De tentoonstellingen van de Britse kunstenares Tacita Dean en de Rotterdamse kunstenaar Gerco de Ruijter tonen twee unieke experimenten met de cameria en het medium film. Voor beide kunstenaars is dit de eerste grote solo tentoonstelling. De tentoonstellingen sluiten aan bij het 26e Film Festival Rotterdam, waar ook een selectie van Dean’s films te zien was.
Gerco de Ruijter
De Rotterdamse kunstenaar Gerco de Ruijter (Vianen, 1961) experimenteert op bijzondere wijze met het oog van de camera. Hij legt beelden van het landschap vast door zijn camera aan een vlieger te hangen. De intensiteit van de beelden vanuit vogelvluchtperspectief lijken in tegenspraak met de eenvoud van de wijze waarop ze tot stand gekomen zijn.
De afwezigheid van de horizon waarop wij normaal onze blik oriënteren, leidt tot een wonderlijke en raadselachtige abstractie van het Hollandse landschap. Dit maakt De Ruijter’s fotowerken eerder verwant aan schilderkunst dan aan documentaire fotografie.
De Ruijter’s inventieve en experimentele werkwijze, die het mogelijk maakt de fysieke gebondenheid van de menselijke blik te overstijgen, doet denken aan de vroege geschiedenis van de fotografie. Omstreeks 1858 slaagde Nadar er in om met behulp van een luchtballon de eerste luchtopnames te maken. De ontwikkeling van de luchtfotografie werd al snel bepaald door het streven de toepassingsmogelijkheden te vergroten, bijvoorbeeld op het gebied van topografische meting en oorlogsvoering. Het werk van De Ruijter herinnert ons echter aan het fundamentele verlangen om te zien en de wil een onmogelijke ervaring te kunnen verwezenlijken.
In andere werken experimenteert De Ruijter met 8mm film. Met behulp van een statische camera, filmt hij vanaf de grond overvliegende vliegtuigen. De opnamen van witte uitwaaierende rookpluimen van de vliegtuigen tegen de blauwe hemel geeft de film een sterk schetsmatig en abstract karakter. Uit de films die hij vanuit zijn vlieger maakt, blijkt de zeer beperkte controle over de beelden die de camera vastlegt. De fotowerken zijn momentopnamen van datgene wat in deze films getoond wordt: de bewegende beelden vanuit de vlucht van de vlieger. Zie voor twee van deze kite filmpjes (Quicktime): mov1 en mov1.
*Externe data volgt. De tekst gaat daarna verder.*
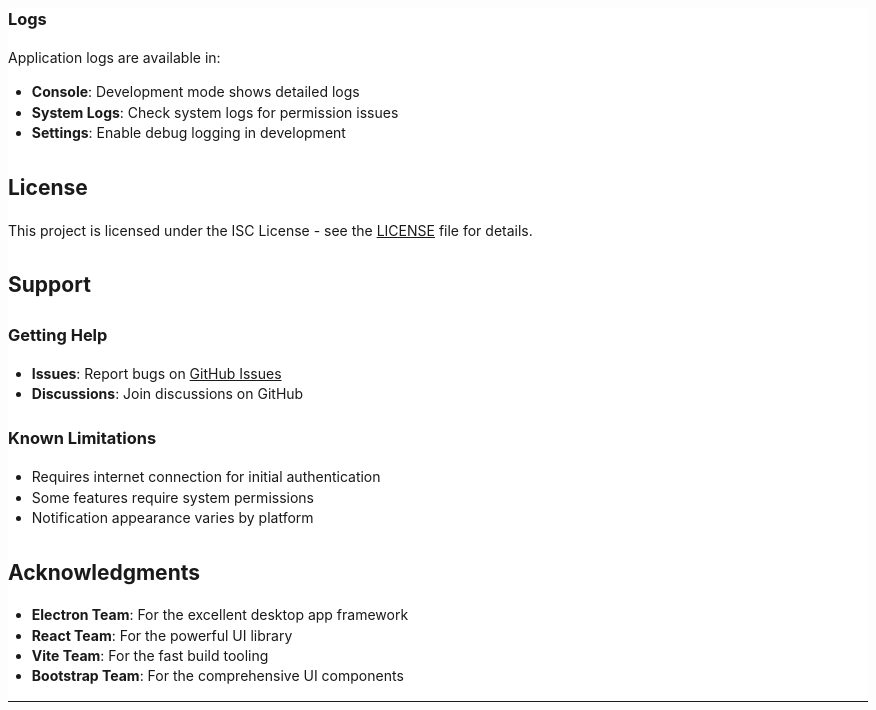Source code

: ### Logs
Application logs are available in:
- **Console**: Development mode shows detailed logs
- **System Logs**: Check system logs for permission issues
- **Settings**: Enable debug logging in development

## License

This project is licensed under the ISC License - see the [LICENSE](LICENSE) file for details.

## Support

### Getting Help
- **Issues**: Report bugs on [GitHub Issues](https://github.com/SichengYang/Worthier-Desktop/issues)
- **Discussions**: Join discussions on GitHub

### Known Limitations
- Requires internet connection for initial authentication
- Some features require system permissions
- Notification appearance varies by platform

## Acknowledgments

- **Electron Team**: For the excellent desktop app framework
- **React Team**: For the powerful UI library
- **Vite Team**: For the fast build tooling
- **Bootstrap Team**: For the comprehensive UI components

---
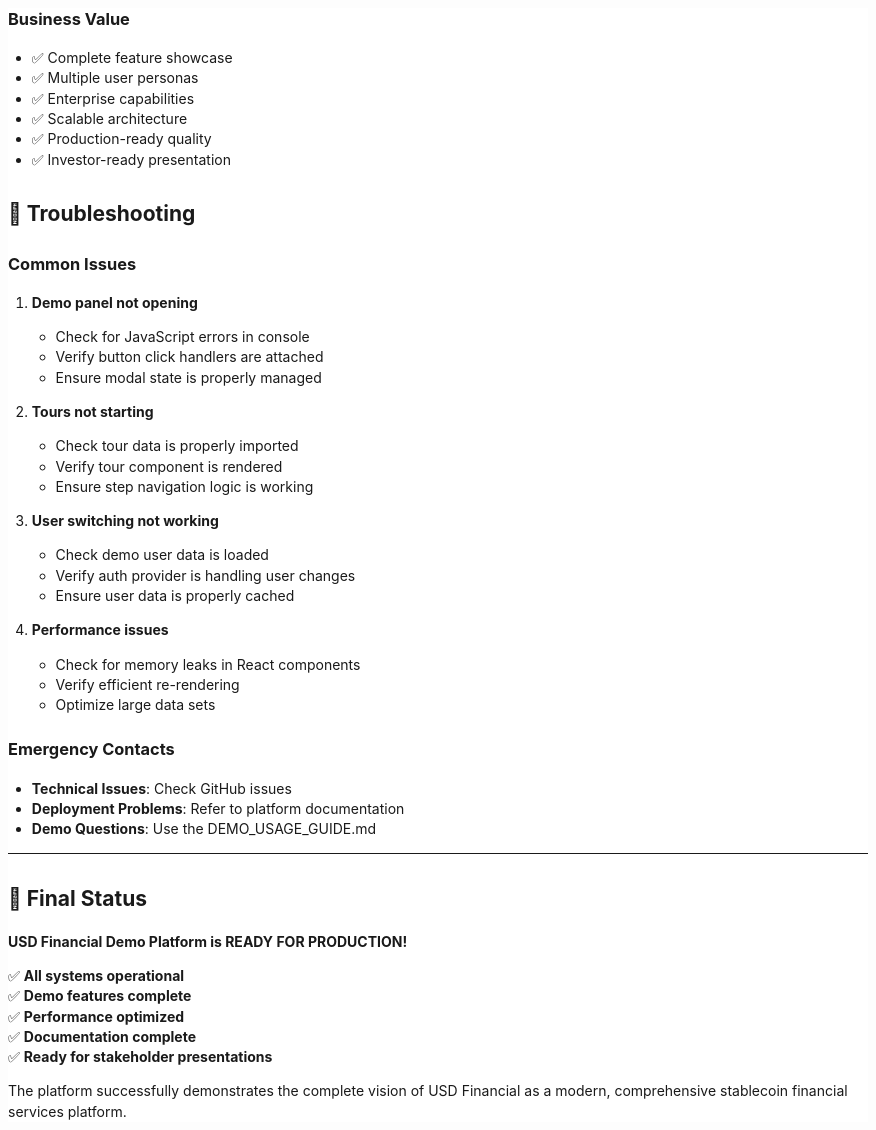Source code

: ### Business Value
- ✅ Complete feature showcase
- ✅ Multiple user personas
- ✅ Enterprise capabilities
- ✅ Scalable architecture
- ✅ Production-ready quality
- ✅ Investor-ready presentation

## 🚨 Troubleshooting

### Common Issues
1. **Demo panel not opening**
   - Check for JavaScript errors in console
   - Verify button click handlers are attached
   - Ensure modal state is properly managed

2. **Tours not starting**
   - Check tour data is properly imported
   - Verify tour component is rendered
   - Ensure step navigation logic is working

3. **User switching not working**
   - Check demo user data is loaded
   - Verify auth provider is handling user changes
   - Ensure user data is properly cached

4. **Performance issues**
   - Check for memory leaks in React components
   - Verify efficient re-rendering
   - Optimize large data sets

### Emergency Contacts
- **Technical Issues**: Check GitHub issues
- **Deployment Problems**: Refer to platform documentation
- **Demo Questions**: Use the DEMO_USAGE_GUIDE.md

---

## 🎉 Final Status

**USD Financial Demo Platform is READY FOR PRODUCTION!**

✅ **All systems operational**  
✅ **Demo features complete**  
✅ **Performance optimized**  
✅ **Documentation complete**  
✅ **Ready for stakeholder presentations**

The platform successfully demonstrates the complete vision of USD Financial as a modern, comprehensive stablecoin financial services platform.
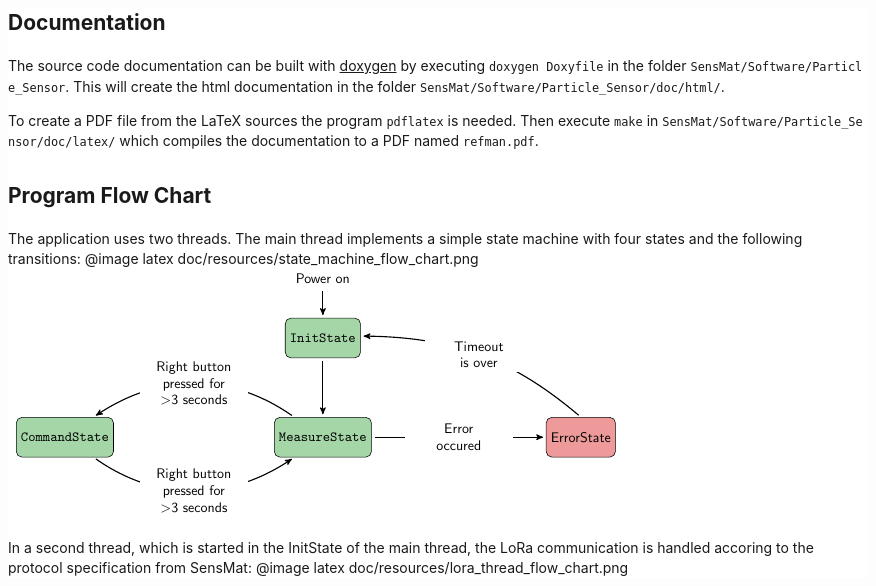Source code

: ## Documentation
The source code documentation can be built with [doxygen](https://www.doxygen.nl/index.html) by executing `doxygen Doxyfile` in the folder `SensMat/Software/Particle_Sensor`. This will create the html documentation in the folder `SensMat/Software/Particle_Sensor/doc/html/`.

To create a PDF file from the LaTeX sources the program `pdflatex` is needed. Then execute `make` in `SensMat/Software/Particle_Sensor/doc/latex/` which compiles the documentation to a PDF named `refman.pdf`.

## Program Flow Chart
The application uses two threads. The main thread implements a simple state machine with four states and the following transitions:
@image latex doc/resources/state_machine_flow_chart.png
![Particle Sensor Front](doc/resources/state_machine_flow_chart.png "The front side of the SensMat Particle Sensor")

In a second thread, which is started in the InitState of the main thread, the LoRa communication is handled accoring to the protocol specification from SensMat:
@image latex doc/resources/lora_thread_flow_chart.png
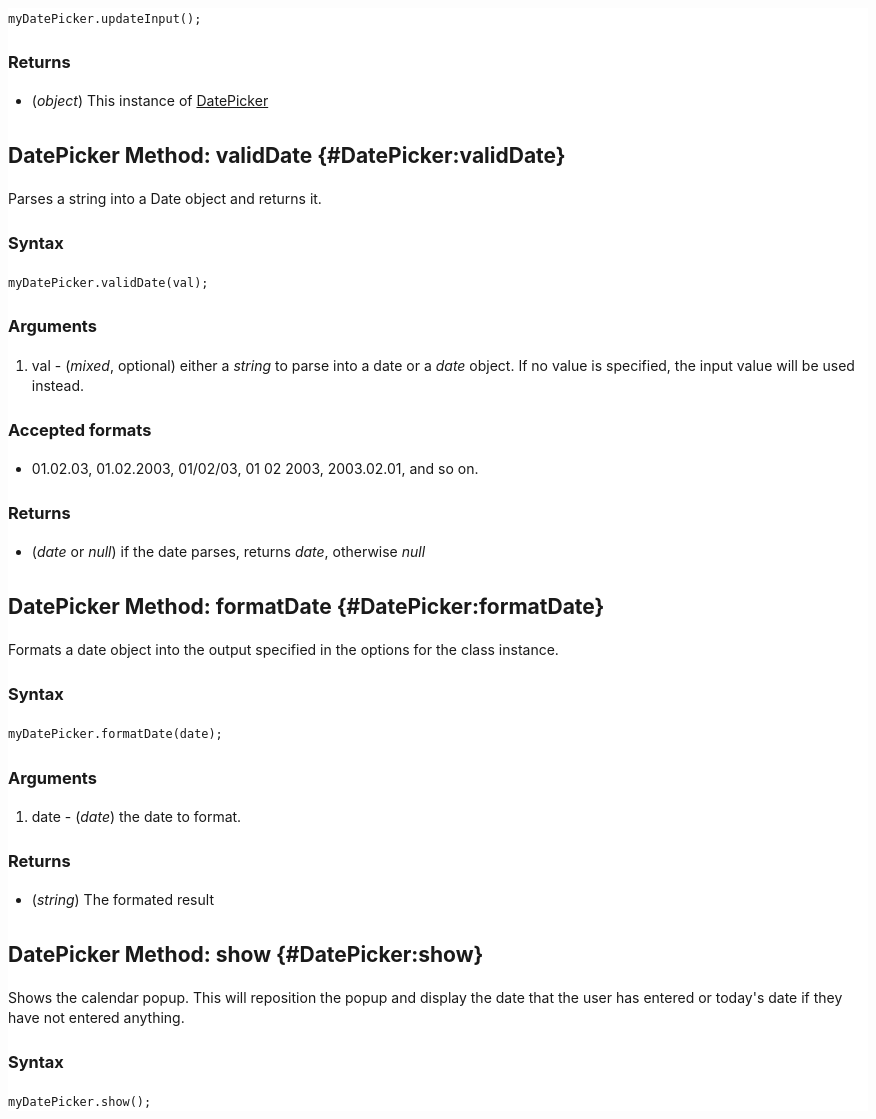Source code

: 	myDatePicker.updateInput();

### Returns

* (*object*) This instance of [DatePicker][]

DatePicker Method: validDate {#DatePicker:validDate}
----------------------------------------------------

Parses a string into a Date object and returns it.

### Syntax

	myDatePicker.validDate(val);

### Arguments

1. val - (*mixed*, optional) either a *string* to parse into a date or a *date* object. If no value is specified, the input value will be used instead.

### Accepted formats

* 01.02.03, 01.02.2003, 01/02/03, 01 02 2003, 2003.02.01, and so on.

### Returns

* (*date* or *null*) if the date parses, returns *date*, otherwise *null*

DatePicker Method: formatDate {#DatePicker:formatDate}
------------------------------------------------------

Formats a date object into the output specified in the options for the class instance.

### Syntax

	myDatePicker.formatDate(date);
	
### Arguments

1. date - (*date*) the date to format.

### Returns

* (*string*) The formated result

DatePicker Method: show {#DatePicker:show}
------------------------------------------

Shows the calendar popup. This will reposition the popup and display the date that the user has entered or today's date if they have not entered anything.

### Syntax

	myDatePicker.show();


[DatePicker]: #DatePicker
[DatePicker.Extras]: /docs/Forms/DatePicker.Extras
[StyleWriter]: /docs/UI/StyleWriter
[Date]: http://www.mootools.net/docs/more/Native/Date
[Date.Extras]: http://www.mootools.net/docs/more/Native/Date.Extras
[StickyWin]: /docs/UI/StickyWin
[StickyWin.UI]: /docs/UI/StickyWin.UI
[StickyWin.Modal]: /docs/UI/StickyWin.Modal
[FormValidator]: http://www.mootools.net/docs/more/Forms/FormValidator
[Options]: http://www.mootools.net/docs/core/Class/Class.Extras#Options
[Events]: http://www.mootools.net/docs/core/Class/Class.Extras#Events
[Drag]: http://www.mootools.net/docs/more/Drag/Drag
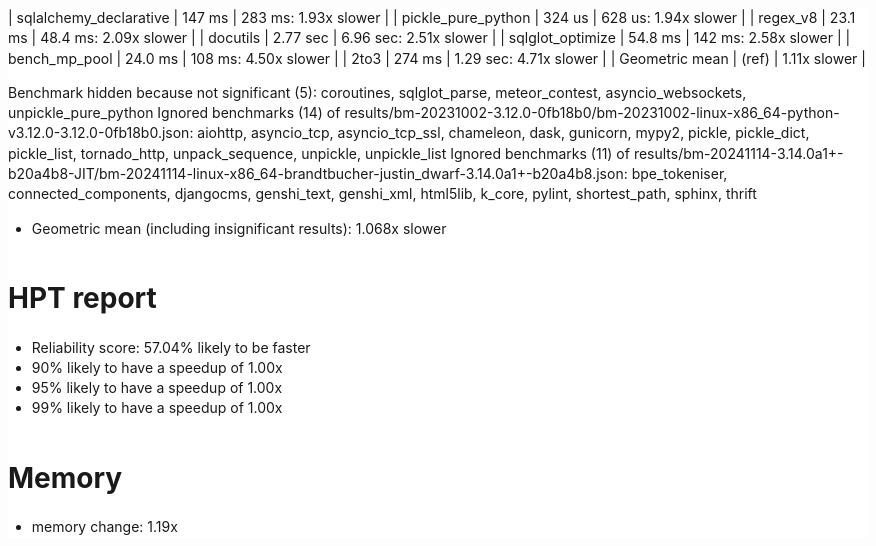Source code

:| sqlalchemy_declarative     | 147 ms                                                 | 283 ms: 1.93x slower                                                 |
| pickle_pure_python         | 324 us                                                 | 628 us: 1.94x slower                                                 |
| regex_v8                   | 23.1 ms                                                | 48.4 ms: 2.09x slower                                                |
| docutils                   | 2.77 sec                                               | 6.96 sec: 2.51x slower                                               |
| sqlglot_optimize           | 54.8 ms                                                | 142 ms: 2.58x slower                                                 |
| bench_mp_pool              | 24.0 ms                                                | 108 ms: 4.50x slower                                                 |
| 2to3                       | 274 ms                                                 | 1.29 sec: 4.71x slower                                               |
| Geometric mean             | (ref)                                                  | 1.11x slower                                                         |

Benchmark hidden because not significant (5): coroutines, sqlglot_parse, meteor_contest, asyncio_websockets, unpickle_pure_python
Ignored benchmarks (14) of results/bm-20231002-3.12.0-0fb18b0/bm-20231002-linux-x86_64-python-v3.12.0-3.12.0-0fb18b0.json: aiohttp, asyncio_tcp, asyncio_tcp_ssl, chameleon, dask, gunicorn, mypy2, pickle, pickle_dict, pickle_list, tornado_http, unpack_sequence, unpickle, unpickle_list
Ignored benchmarks (11) of results/bm-20241114-3.14.0a1+-b20a4b8-JIT/bm-20241114-linux-x86_64-brandtbucher-justin_dwarf-3.14.0a1+-b20a4b8.json: bpe_tokeniser, connected_components, djangocms, genshi_text, genshi_xml, html5lib, k_core, pylint, shortest_path, sphinx, thrift

- Geometric mean (including insignificant results): 1.068x slower
# HPT report

- Reliability score: 57.04% likely to be faster
- 90% likely to have a speedup of 1.00x
- 95% likely to have a speedup of 1.00x
- 99% likely to have a speedup of 1.00x

# Memory
- memory change: 1.19x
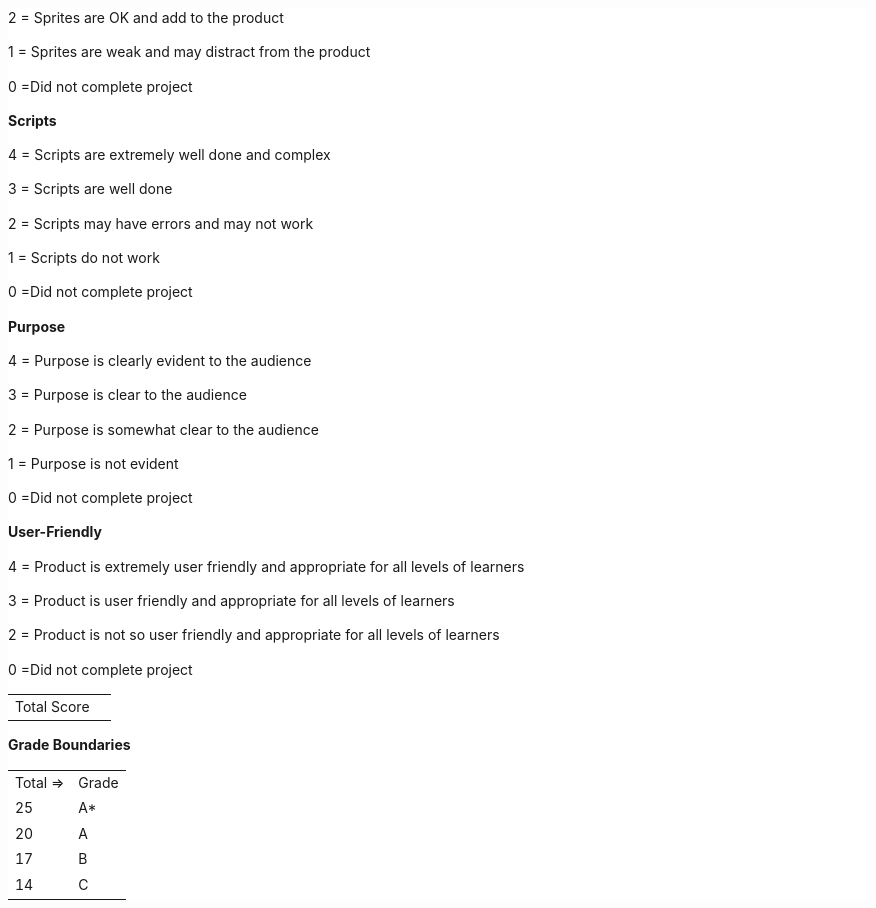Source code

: 2 = Sprites are OK and add to the product

1 = Sprites are weak and may distract from the product

0 =Did not complete project

 

**Scripts**

4 = Scripts are extremely well done and complex

3 = Scripts are well done

2 = Scripts may have errors and may not work

1 = Scripts do not work

0 =Did not complete project

 

**Purpose**

4 = Purpose is clearly evident to the audience

3 = Purpose is clear to the audience

2 = Purpose is somewhat clear to the audience

1 = Purpose is not evident

0 =Did not complete project

 

**User-Friendly**

4 = Product is extremely user friendly and appropriate for all levels of learners

3 = Product is user friendly and appropriate for all levels of learners

2 = Product is not so user friendly and appropriate for all levels of learners

0 =Did not complete project

<table>
  <tr>
    <td>Total Score</td>
    <td></td>
  </tr>
</table>


**Grade Boundaries**

<table>
  <tr>
    <td>Total =></td>
    <td>Grade</td>
  </tr>
  <tr>
    <td>25</td>
    <td>A*</td>
  </tr>
  <tr>
    <td>20</td>
    <td>A</td>
  </tr>
  <tr>
    <td>17</td>
    <td>B</td>
  </tr>
  <tr>
    <td>14</td>
    <td>C</td>
  </tr>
De toeschouwer raakt betrokken bij De Ruijter’s verwondering over de schoonheid van datgene dat voor het menselijk oog haast onzichtbaar – zelfs onbereikbaar – is, maar zichtbaar gemaakt kan worden met behulp van het mechanische oog van de camera.
Tacita Dean
Het werk van Tacita Dean (Canterbury, 1965) draait om het verhalende karakter van film en de taal en processen zoals die gebruikt worden bij het maken van films.
In films, foto’s, tekeningen en objecten construeert zij verhalen, die vaak ontstaan uit toevallige ontdekkingen. Een afbeelding of zin in een boek, een naam of gebeurtenis kan aanleiding zijn tot verder onderzoek rond het gevonden onderwerp. De verhalen – die vaak handelen over mysterieuze voorvallen – bewegen zich tussen feit en fictie. Hierdoor wordt de toeschouwer in de gelegenheid gesteld om zelf zijn of haar interpretatie te vormen uit het complexe web van associaties die de werken ontlokken.
Dean ontrafelt op verschillende manieren het medium film. De tentoonstelling manifesteert zich daarom als een gelaagde structuur van geprojecteerde en ‘echte’ beelden, geluid en verhalen. De tentoonstelling presenteert film als tekening en taal van de sequentiële beweging (storyboards getekend op schoolborden); film als geluid (‘dubbing sheets’ en het werk Foley Artist); geprojecteerde beelden en verhalen (in de films); onderzoek en werkproces (ingelijste materialen en documenten).
In 1994 presenteerde Witte de With in de groepstentoonstelling WATT reeds de eerste fase van Dean’s project Girl Stowaway.